Not that this is sunlight as men know it. So we see the bleak light of Wanhope as the vaults of Hades brighten, the livid clarity of Febriterce, the aching monotony of Rackhour and the sulking slow dwindling of Bittergloam. These are strange states to dwell in - and those who know the surface world still find themselves caught out by the passage of 'days' in the underworld. One or two clocks, in point of fact, did survive the trip down from the Gulf of Patras; given the state of sixteenth century clockwork, no-one is really sure that Wanhope to Wanhope really is twenty-four hours, or even that Febriterce even falls at the same time every day.

Still, there are some effects of the light that equal those on the surface. During Bittergloam, there appear in certain places great gatherings of things like birds. They are dark and small, but bearing about their heads a sort of intangible sorcerous veil. Flying one way, they are distant but clear points in the distance - flying another, they are deceptive little specks that one must focus on carefully, like frogspawn. Flocks wing together in the near-dusk, forming assorted patterns in groups ten thousand or more strong: now a great disc, now a twisting serpent, an unwinding helix, a sinuous crescent, a wolf's head. Then after perhaps an hour, they disperse. 

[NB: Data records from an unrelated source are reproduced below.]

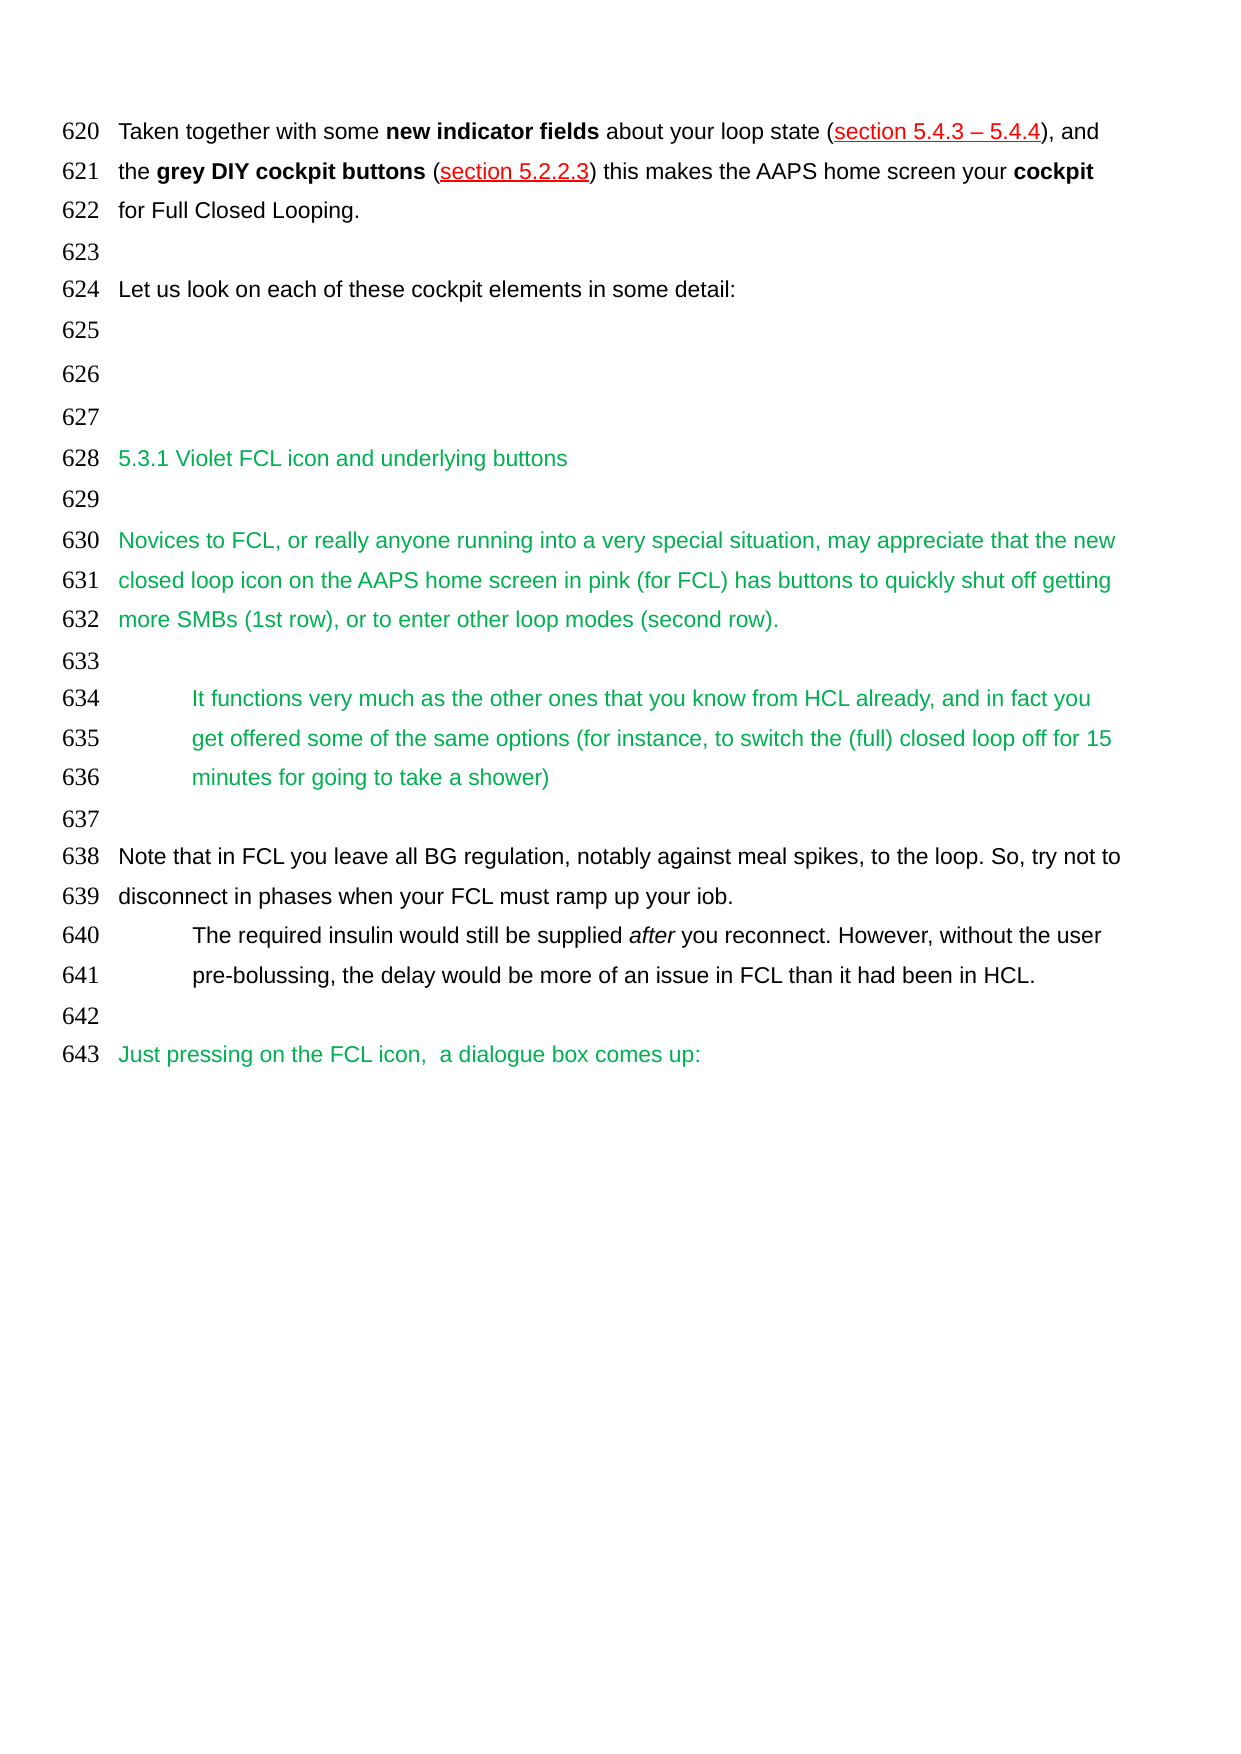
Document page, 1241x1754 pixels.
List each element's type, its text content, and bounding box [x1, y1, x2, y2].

text The required insulin would still be supplied after you reconnect. However, without the user pre-bolussing, the delay would be more of an issue in FCL than it had been in HCL. [192, 922, 1122, 988]
text Just pressing on the FCL icon, a dialogue box comes up: [118, 1041, 1122, 1067]
text It functions very much as the other ones that you know from HCL already, and in fact you get offered some of the same options (for instance, to switch the (full) closed loop off for 15 minutes for going to take a shower) [192, 685, 1122, 791]
text Novices to FCL, or really anyone running into a very special situation, may appreciate that the new closed loop icon on the AAPS home screen in pink (for FCL) has buttons to quickly shut off getting more SMBs (1st row), or to enter other loop modes (second row). [118, 527, 1122, 633]
text Taken together with some new indicator fields about your loop state (section 5.4.3 – 5.4.4), and the grey DIY cockpit buttons (section 5.2.2.3) this makes the AAPS home screen your cockpit for Full Closed Looping. [118, 118, 1122, 223]
text Note that in FCL you leave all BG regulation, notably against meal spikes, to the loop. So, try not to disconnect in phases when your FCL must ramp up your iob. [118, 843, 1122, 909]
text 5.3.1 Violet FCL icon and underlying buttons [118, 445, 1122, 471]
text Let us look on each of these cockpit elements in some detail: [118, 276, 1122, 302]
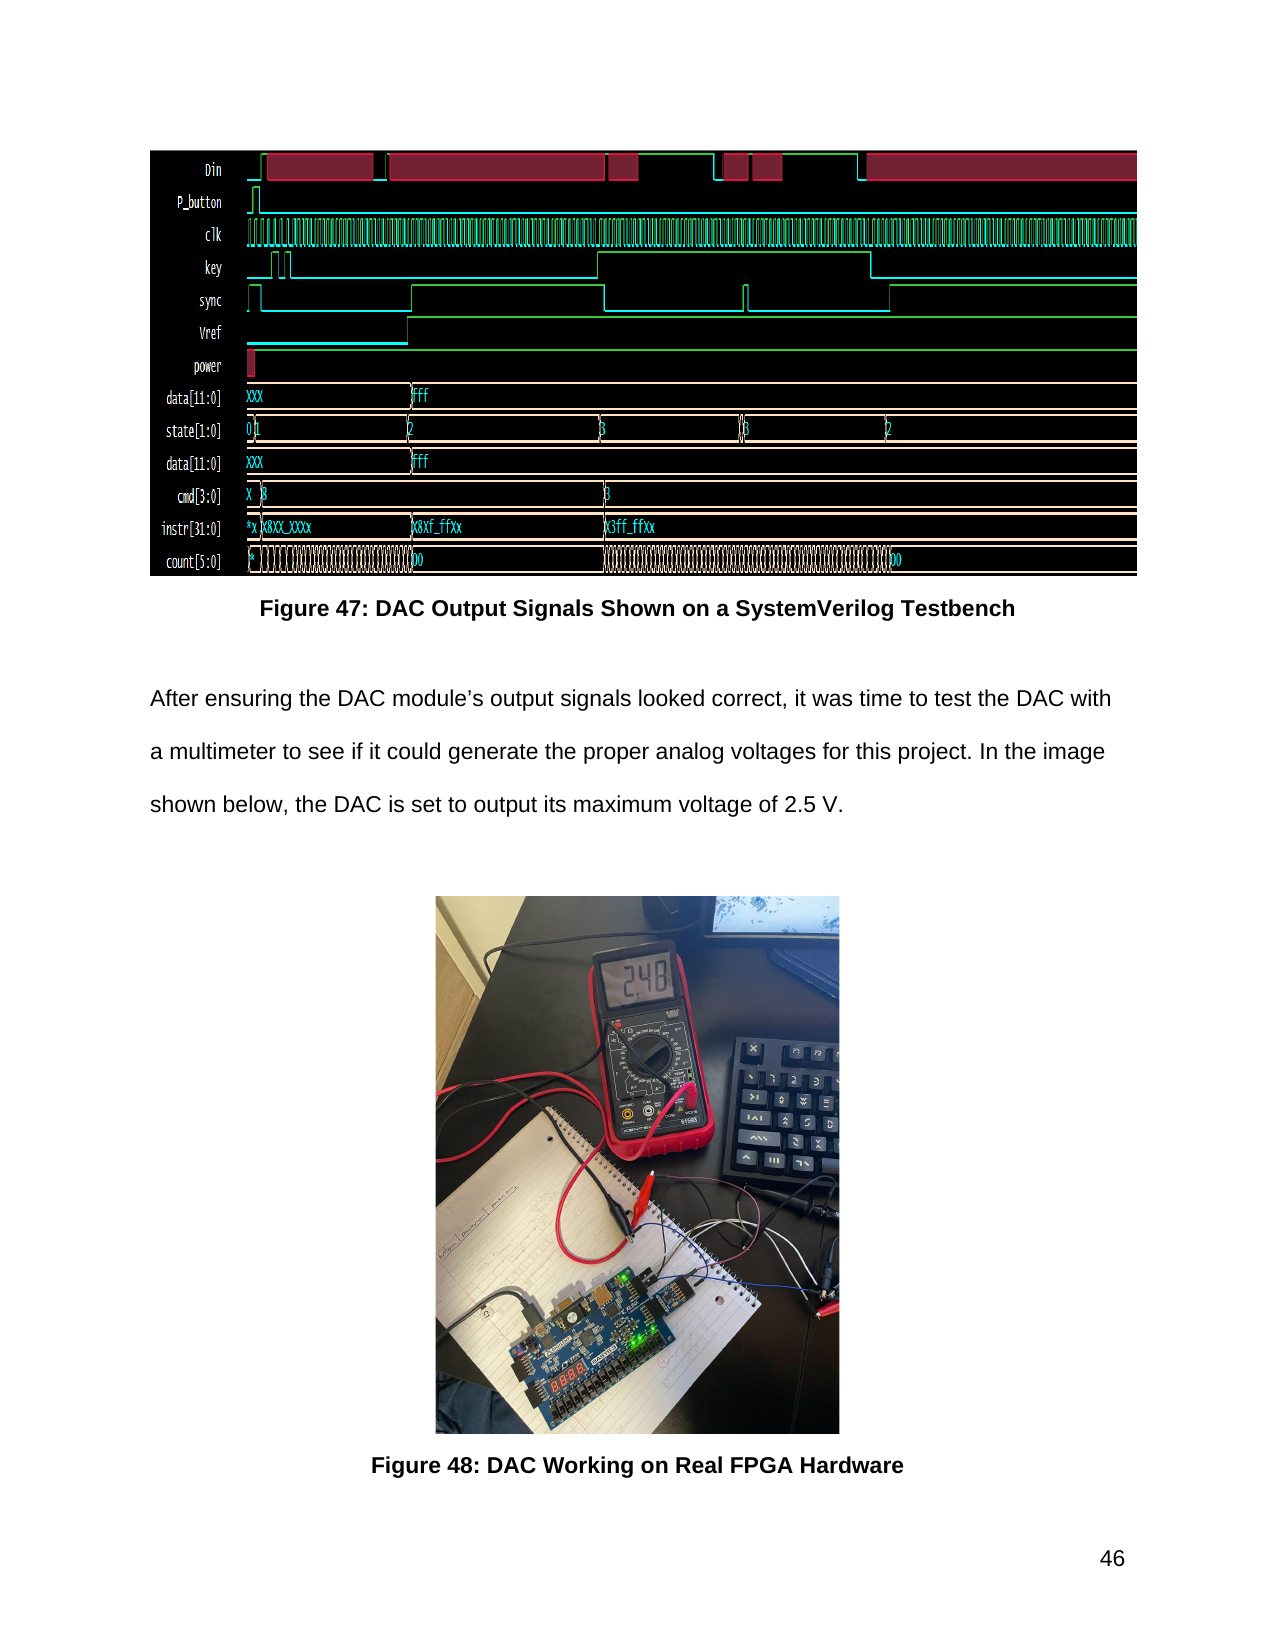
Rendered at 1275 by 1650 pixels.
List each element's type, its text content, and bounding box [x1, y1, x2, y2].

text Figure 47: DAC Output Signals Shown on a SystemVerilog Testbench [150, 594, 1125, 621]
text Figure 48: DAC Working on Real FPGA Hardware [150, 1452, 1125, 1479]
text After ensuring the DAC module’s output signals looked correct, it was time to test the DAC with a multimeter to see if it could generate the proper analog voltages for this project. In the image shown below, the DAC is set to output its maximum voltage of 2.5 V. [150, 685, 1125, 817]
picture [150, 150, 586, 576]
picture [435, 896, 840, 1434]
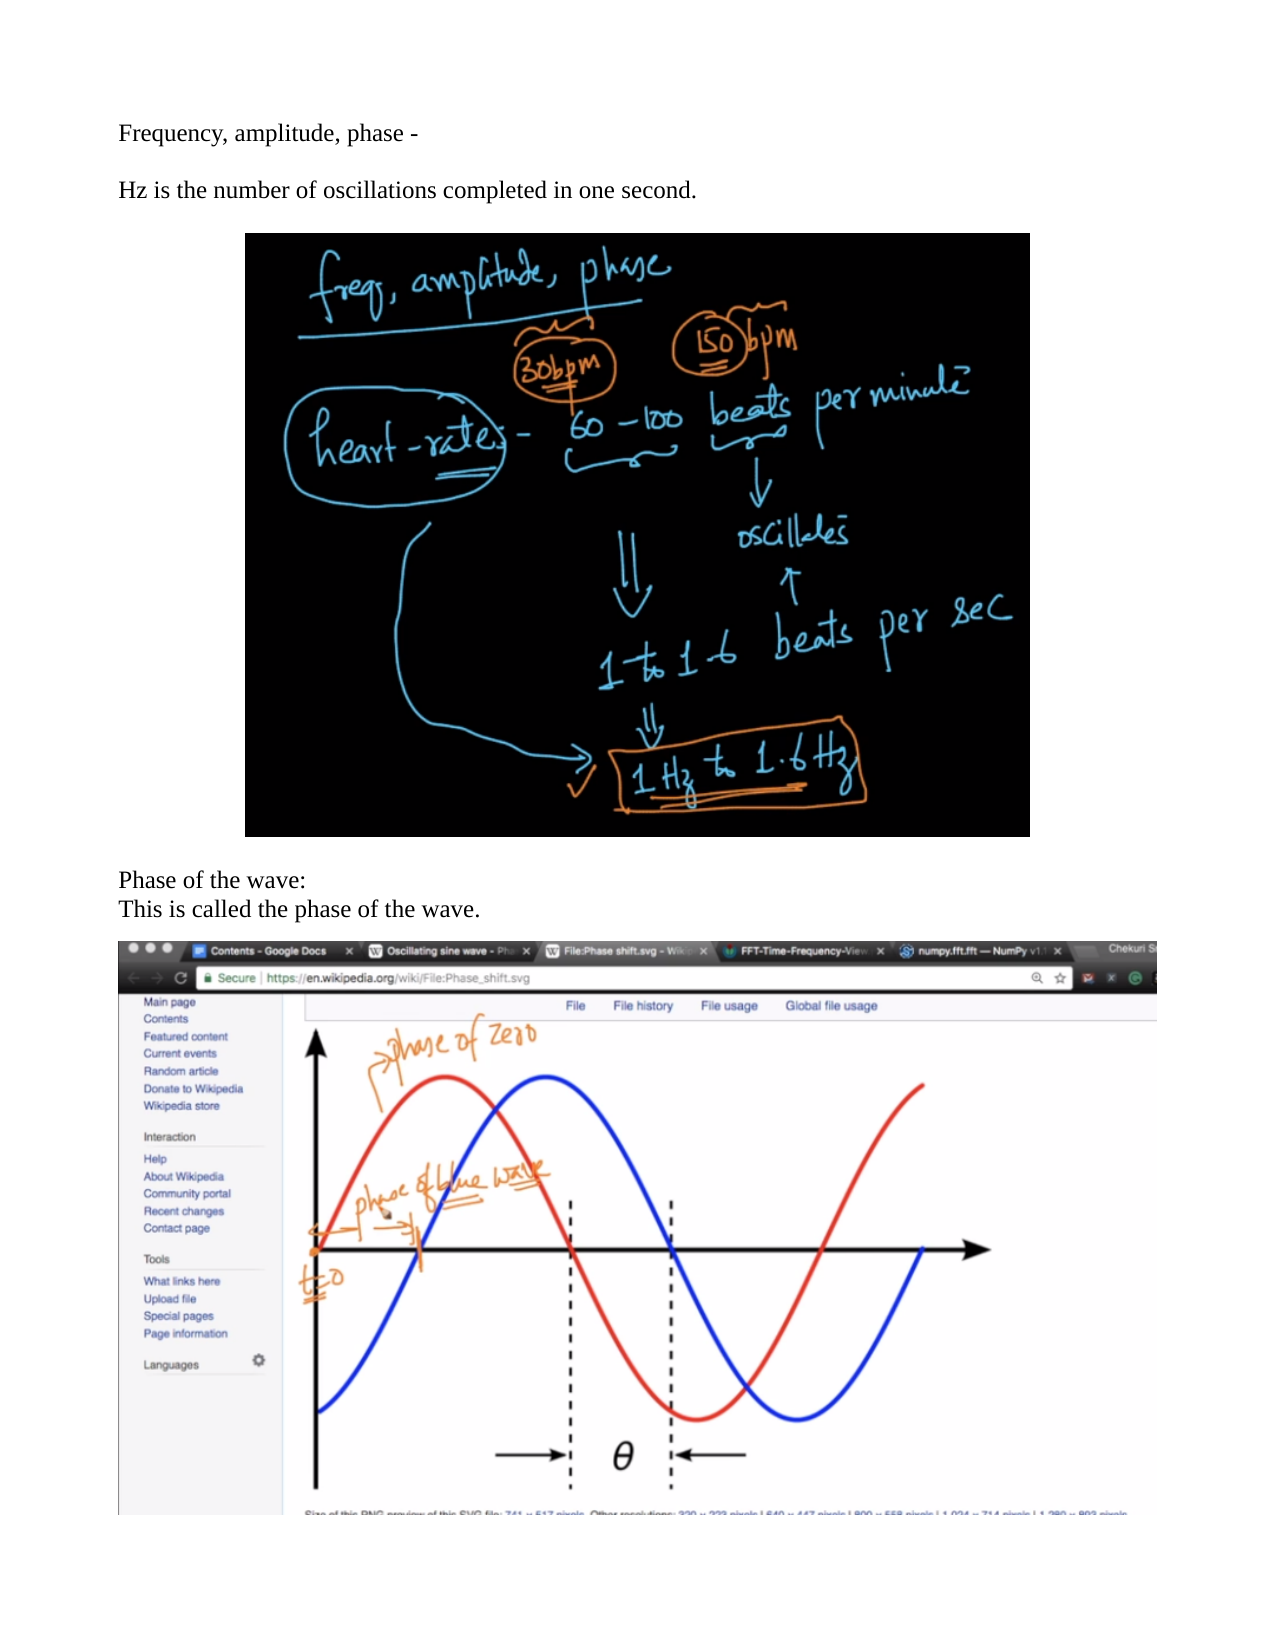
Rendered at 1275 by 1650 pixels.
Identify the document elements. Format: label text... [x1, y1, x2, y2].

Given the lack of predictable natural life in Hades, these are not merely birds going about the unclear but ordinary business of avian life. Theories have been proposed by residents of the Underworld. By some it is thought that these are souls of the thoughtless, of those who obeyed in error - who now follow nothing in particular, save that they follow. By others, they are traces of birds as they dwell on the surface, set as a half-measure in the half-realm below. 

An interesting notion holds that these are the souls of humans in purgatory, showing themselves to living Christians and Virtuous Pagans below, indicating that the proper process of human redemption and the afterlife is going on, somewhere. As souls in Purgatory are going through a form of penitence, the birds naturally wear supernatural hoods and there is a soft noise of myriad whispered prayers. 

A variation on this holds that these are not souls in Purgatory (who are really far too busy going through Purgatory) but souls of those on Earth - who sin, or think on sin, and so are brought near to the realms of gloom and flame. They swarm and group and gather as vice and hope war in them, as one sin or another grips them. A spectral trail follows them, trace of their spiritual journey - and, even when briefly set as a bird, the seat of their spirit-handling intellect is the head.

Whatever their origin, it is these last two theories that give rise to the name of the Murmuring Fraternity.